Before the developer gets to wait though, Administrators have the task of setting up the Dev Box system behind the scenes. To the uninitiated, this may feel a little like one of those adventure games where you cannot open the door until you get the key that is in the hut on the island and the real first task is to bribe the ferryman. In this case, sign into the Azure portal, and create a Dev Box Dev Center, specifying the Azure region. Next, create a project, used to “organize deployed environments,” and optionally configure identity management “used by the service to perform deployments on behalf of the developers.”

Once a project exists, set project access, and add a dev box pool.

Creating a dev box pool: licensing is complex and not well explained

The dev box pool is critical since this is where dev boxes themselves are managed. A dev box pool requires a dev box definition, which must be pref-configured before creating the pool, and a network connection, same again.
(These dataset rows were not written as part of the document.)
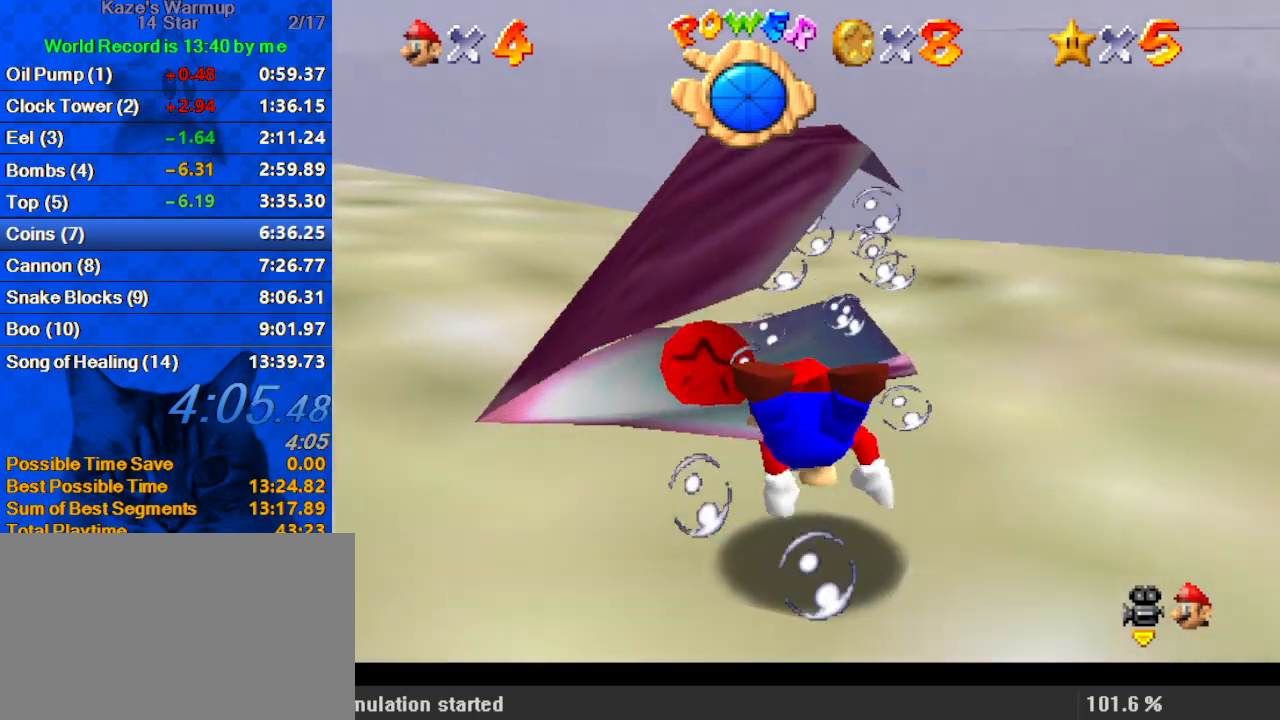
{"keys": ["right"], "events": [[467, "right", "down"], [467, "up", "up"]]}
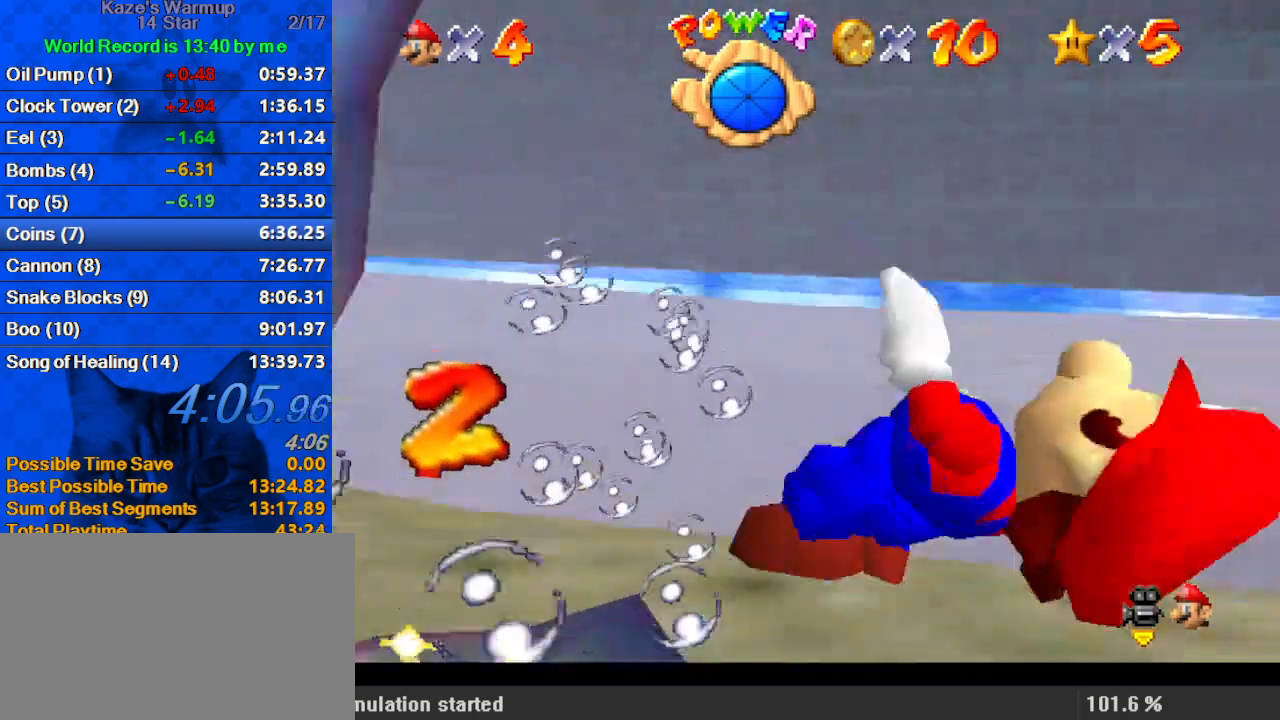
{"keys": ["right", "shift"], "events": [[67, "right", "up"], [167, "right", "down"], [167, "up", "down"], [300, "up", "up"], [333, "shift", "down"]]}
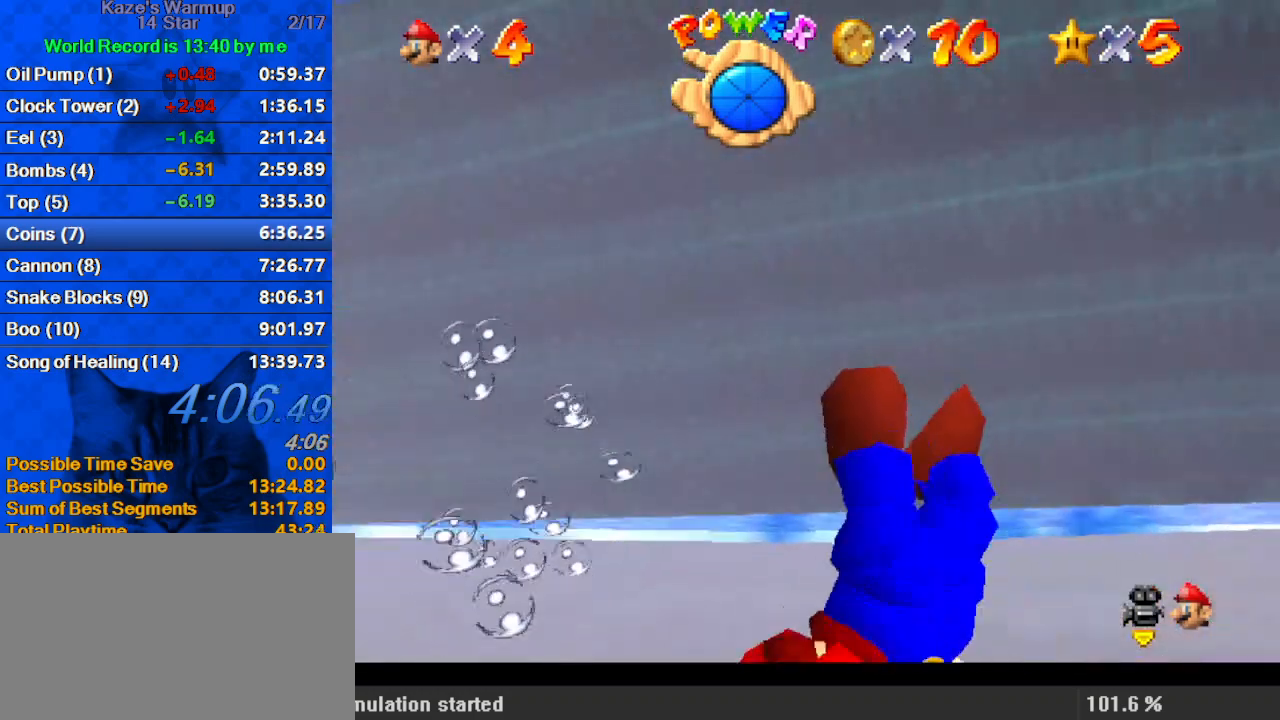
{"keys": ["right"], "events": [[67, "shift", "up"], [200, "shift", "down"], [400, "shift", "up"]]}
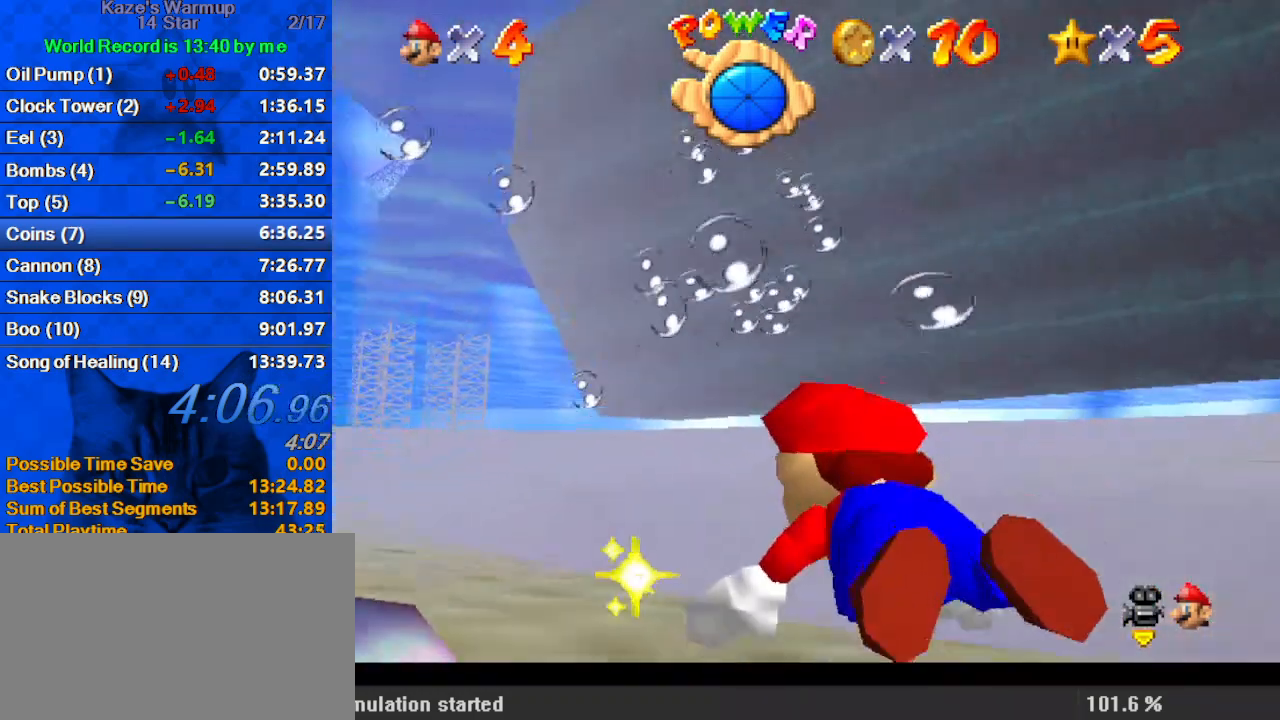
{"keys": ["right", "shift"], "events": [[400, "shift", "down"]]}
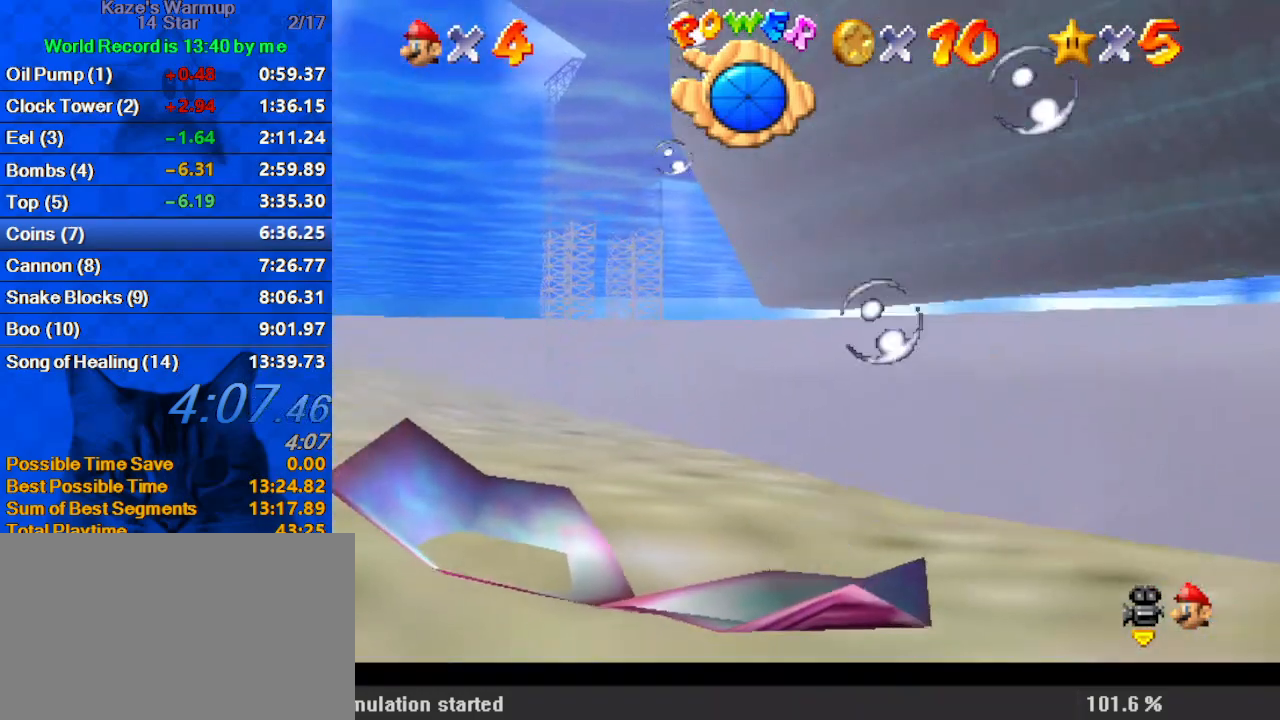
{"keys": ["right", "shift"], "events": [[133, "shift", "up"], [500, "shift", "down"]]}
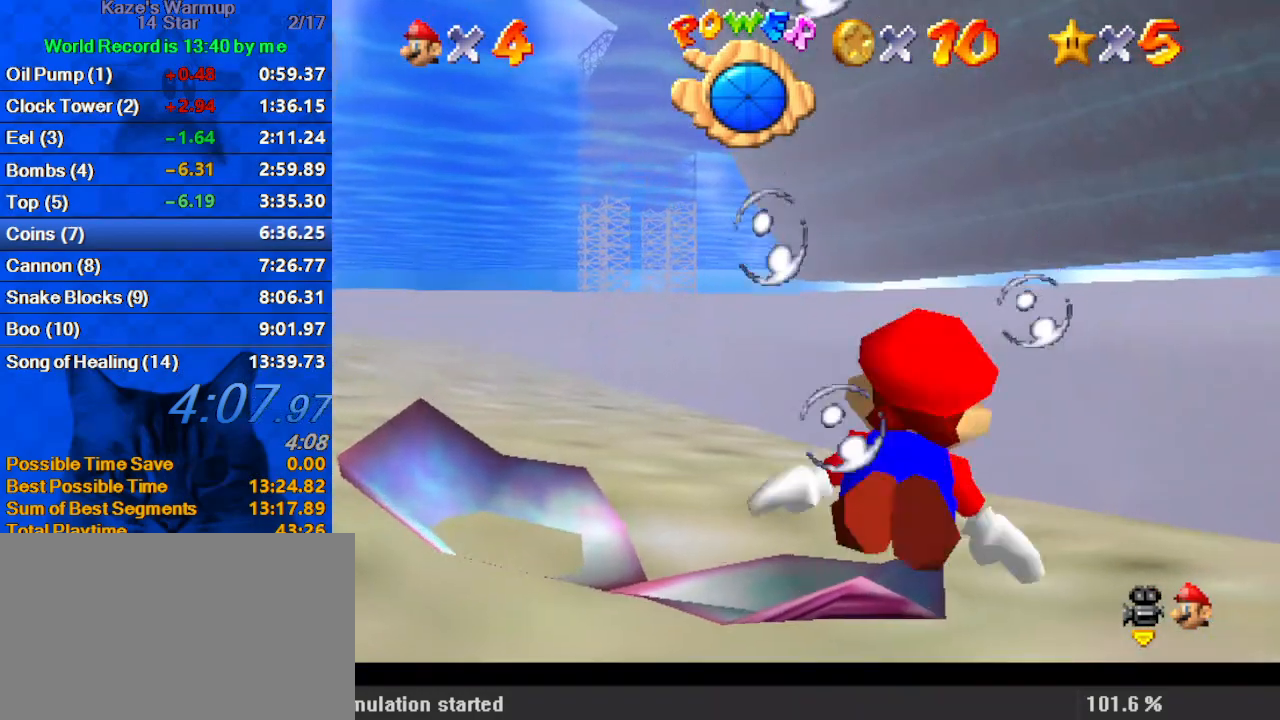
{"keys": [], "events": [[233, "right", "up"], [300, "shift", "up"]]}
It is also necessary to check a box that states “I confirm that my organization has Azure Hybrid Benefit licenses, which will apply to all dev boxes in the pool.” A “learn more” link dumps admins into an article called “How to deploy Windows 10 on Azure” with a list of 365 qualifying subscriptions and no reference to Azure Hybrid benefits other than in the context of Windows Server images. Quick summary: organizations with the right kind of 365 subscription are probably covered, but check with a Microsoft licensing expert.

Despite the scary warning, it might be possible to set up a dev box for an external user under the new rules for external users described here – but do not take our word for it.

The network connection bit can be tiresome. In our case, we created a new virtual network (there are options for both Azure Active Directory join and hybrid domain join via Azure AD connect) but saw a warning when configuring the dev box pool. The warning was “The Intune has a default Windows platform restriction policy, it may block you from provisioning. Please allow the Windows platform in the Intune default enrollment policy.” We headed to Intune to fix this, but although our user has the Intune Administrator role, trying to access Enrollment Device Restrictions brings up a 403 error so something is not quite right.

Behind this issue is the feature that states “Dev boxes are automatically enrolled in Intune. Use Microsoft Endpoint Manager portal to manage the dev boxes just like any other device on the network.” A useful feature but arguably better an an option than as a requirement.

Despite the above, we were able to sign into the Dev Box portal and ad a VM. It said “Creating…” for a long time but eventually failed with a message “There is delay for Intune license to take effect.” In fairness, this is a preview.

15 hours a month per organization will not last long, so what will this cost? Microsoft told us that “On pricing, Microsoft does not have anything to share beyond public preview period.” In the end, it is just an Azure VM. The cost may be in line with Windows 365 pricing in the case where users are already licensed for Windows, which for a VM of a similar spec to the 15 hour offer is currently £134.60 per user/month (c $163), for business users. Note that a dev box is a personal desktop so cannot be shared with other developers. It is possible that admins may find a way to shut down the VMs out of hours, which would be a substantial saving, but the documentation is not clear on this point.

Despite the headaches, this is a service that could work well for Microsoft-platform enterprises for whom Microsoft’s hybrid cloud platform and endpoint management is where they already live, and we may discover that licensing is cheaper on Azure than elsewhere thanks to Microsoft’s including 365 licensing. Outsiders though may have questions like, where is the Linux desktop option? And why the necessity for Intune?

The answer perhaps is that other lighter weight remote development solutions like GitHub Codespaces exist, which are not the same thing but meet some of the same needs. There are also other routes to a full-fat Windows solution, including Windows 365, or even Windows 11 on AWS.